DATA EXTRACTS Start Marker

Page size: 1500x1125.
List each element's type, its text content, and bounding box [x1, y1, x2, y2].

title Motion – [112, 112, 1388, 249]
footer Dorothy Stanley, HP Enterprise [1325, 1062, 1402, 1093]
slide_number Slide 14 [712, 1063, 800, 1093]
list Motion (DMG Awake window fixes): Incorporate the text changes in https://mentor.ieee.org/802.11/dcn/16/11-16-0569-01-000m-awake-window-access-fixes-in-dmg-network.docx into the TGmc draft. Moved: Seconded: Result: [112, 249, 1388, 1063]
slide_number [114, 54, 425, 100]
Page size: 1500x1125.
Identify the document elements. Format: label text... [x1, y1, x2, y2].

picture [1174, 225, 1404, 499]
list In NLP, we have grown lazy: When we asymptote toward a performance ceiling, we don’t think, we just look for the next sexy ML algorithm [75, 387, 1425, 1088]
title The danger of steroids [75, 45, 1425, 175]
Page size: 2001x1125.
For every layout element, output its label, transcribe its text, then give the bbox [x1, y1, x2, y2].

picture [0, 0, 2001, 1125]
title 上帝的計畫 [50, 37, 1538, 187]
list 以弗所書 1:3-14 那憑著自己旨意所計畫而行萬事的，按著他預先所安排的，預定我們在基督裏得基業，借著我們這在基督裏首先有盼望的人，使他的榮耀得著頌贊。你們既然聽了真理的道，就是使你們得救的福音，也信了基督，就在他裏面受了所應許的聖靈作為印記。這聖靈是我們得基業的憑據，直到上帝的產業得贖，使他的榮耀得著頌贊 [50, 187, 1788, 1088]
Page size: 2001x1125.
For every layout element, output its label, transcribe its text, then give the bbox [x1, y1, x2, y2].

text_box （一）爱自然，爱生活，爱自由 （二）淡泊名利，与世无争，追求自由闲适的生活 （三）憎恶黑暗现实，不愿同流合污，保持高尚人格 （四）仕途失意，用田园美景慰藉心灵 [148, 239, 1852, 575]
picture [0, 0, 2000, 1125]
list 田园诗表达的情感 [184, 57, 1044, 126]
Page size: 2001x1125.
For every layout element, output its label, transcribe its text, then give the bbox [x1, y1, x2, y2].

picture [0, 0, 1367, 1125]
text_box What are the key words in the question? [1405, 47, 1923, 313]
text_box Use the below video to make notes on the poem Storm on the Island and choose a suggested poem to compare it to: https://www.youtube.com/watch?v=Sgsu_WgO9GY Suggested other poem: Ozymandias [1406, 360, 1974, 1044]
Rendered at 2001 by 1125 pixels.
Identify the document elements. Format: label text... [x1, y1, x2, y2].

DATA EXTRACTS End Marker

-- TASK --
Restate all of the entries above precisely.

-- ANSWER SPACE --
Page size: 1500x1125.
List each element's type, its text content, and bounding box [x1, y1, x2, y2].

title Motion – [112, 112, 1388, 249]
footer Dorothy Stanley, HP Enterprise [1325, 1062, 1402, 1093]
slide_number Slide 14 [712, 1063, 800, 1093]
list Motion (DMG Awake window fixes): Incorporate the text changes in https://mentor.ieee.org/802.11/dcn/16/11-16-0569-01-000m-awake-window-access-fixes-in-dmg-network.docx into the TGmc draft. Moved: Seconded: Result: [112, 249, 1388, 1063]
slide_number [114, 54, 425, 100]
Page size: 1500x1125.
Identify the document elements. Format: label text... [x1, y1, x2, y2].

picture [1174, 225, 1404, 499]
list In NLP, we have grown lazy: When we asymptote toward a performance ceiling, we don’t think, we just look for the next sexy ML algorithm [75, 387, 1425, 1088]
title The danger of steroids [75, 45, 1425, 175]
Page size: 2001x1125.
For every layout element, output its label, transcribe its text, then give the bbox [x1, y1, x2, y2].

picture [0, 0, 2001, 1125]
title 上帝的計畫 [50, 37, 1538, 187]
list 以弗所書 1:3-14 那憑著自己旨意所計畫而行萬事的，按著他預先所安排的，預定我們在基督裏得基業，借著我們這在基督裏首先有盼望的人，使他的榮耀得著頌贊。你們既然聽了真理的道，就是使你們得救的福音，也信了基督，就在他裏面受了所應許的聖靈作為印記。這聖靈是我們得基業的憑據，直到上帝的產業得贖，使他的榮耀得著頌贊 [50, 187, 1788, 1088]
Page size: 2001x1125.
For every layout element, output its label, transcribe its text, then give the bbox [x1, y1, x2, y2].

text_box （一）爱自然，爱生活，爱自由 （二）淡泊名利，与世无争，追求自由闲适的生活 （三）憎恶黑暗现实，不愿同流合污，保持高尚人格 （四）仕途失意，用田园美景慰藉心灵 [148, 239, 1852, 575]
picture [0, 0, 2000, 1125]
list 田园诗表达的情感 [184, 57, 1044, 126]
Page size: 2001x1125.
For every layout element, output its label, transcribe its text, then give the bbox [x1, y1, x2, y2].

picture [0, 0, 1367, 1125]
text_box What are the key words in the question? [1405, 47, 1923, 313]
text_box Use the below video to make notes on the poem Storm on the Island and choose a suggested poem to compare it to: https://www.youtube.com/watch?v=Sgsu_WgO9GY Suggested other poem: Ozymandias [1406, 360, 1974, 1044]
Rendered at 2001 by 1125 pixels.
Identify the document elements. Format: label text... [x1, y1, x2, y2].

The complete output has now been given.